Try it
Every record below must come back exactly as written, with the images dropped.

Provided data
+--

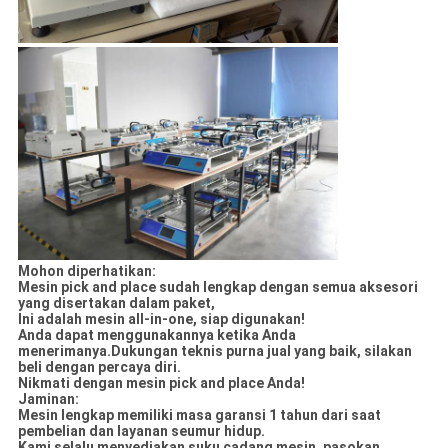
Mohon diperhatikan:
Mesin pick and place sudah lengkap dengan semua aksesori
yang disertakan dalam paket,
Ini adalah mesin all-in-one, siap digunakan!
Anda dapat menggunakannya ketika Anda
menerimanya.Dukungan teknis purna jual yang baik, silakan
beli dengan percaya diri.
Nikmati dengan mesin pick and place Anda!
Jaminan:
Mesin lengkap memiliki masa garansi 1 tahun dari saat
pembelian dan layanan seumur hidup.
Kami selalu menyediakan suku cadang mesin, pasokan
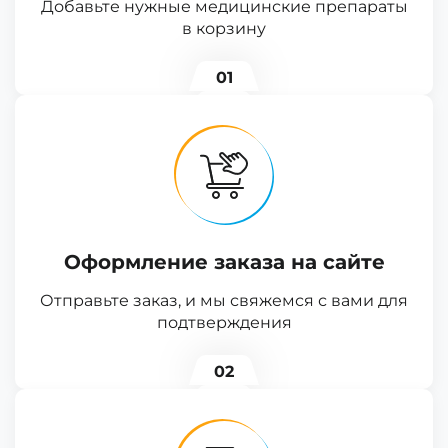
Добавьте нужные медицинские препараты
в корзину
01
Оформление заказа на сайте
Отправьте заказ, и мы свяжемся с вами для
подтверждения
02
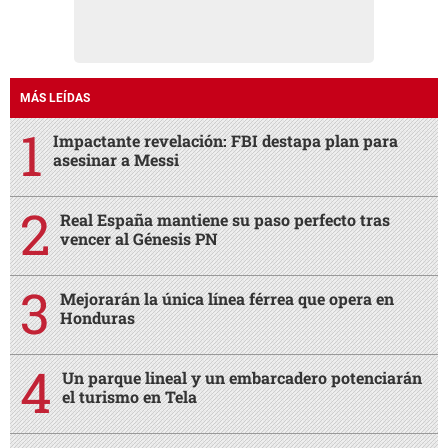
MÁS LEÍDAS
Impactante revelación: FBI destapa plan para
asesinar a Messi
Real España mantiene su paso perfecto tras
vencer al Génesis PN
Mejorarán la única línea férrea que opera en
Honduras
Un parque lineal y un embarcadero potenciarán
el turismo en Tela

+--

Output for this exercise
Mohon diperhatikan:
Mesin pick and place sudah lengkap dengan semua aksesori
yang disertakan dalam paket,
Ini adalah mesin all-in-one, siap digunakan!
Anda dapat menggunakannya ketika Anda
menerimanya.Dukungan teknis purna jual yang baik, silakan
beli dengan percaya diri.
Nikmati dengan mesin pick and place Anda!
Jaminan:
Mesin lengkap memiliki masa garansi 1 tahun dari saat
pembelian dan layanan seumur hidup.
Kami selalu menyediakan suku cadang mesin, pasokan
Добавьте нужные медицинские препараты
в корзину
01
Оформление заказа на сайте
Отправьте заказ, и мы свяжемся с вами для
подтверждения
02
MÁS LEÍDAS
Impactante revelación: FBI destapa plan para
asesinar a Messi
Real España mantiene su paso perfecto tras
vencer al Génesis PN
Mejorarán la única línea férrea que opera en
Honduras
Un parque lineal y un embarcadero potenciarán
el turismo en Tela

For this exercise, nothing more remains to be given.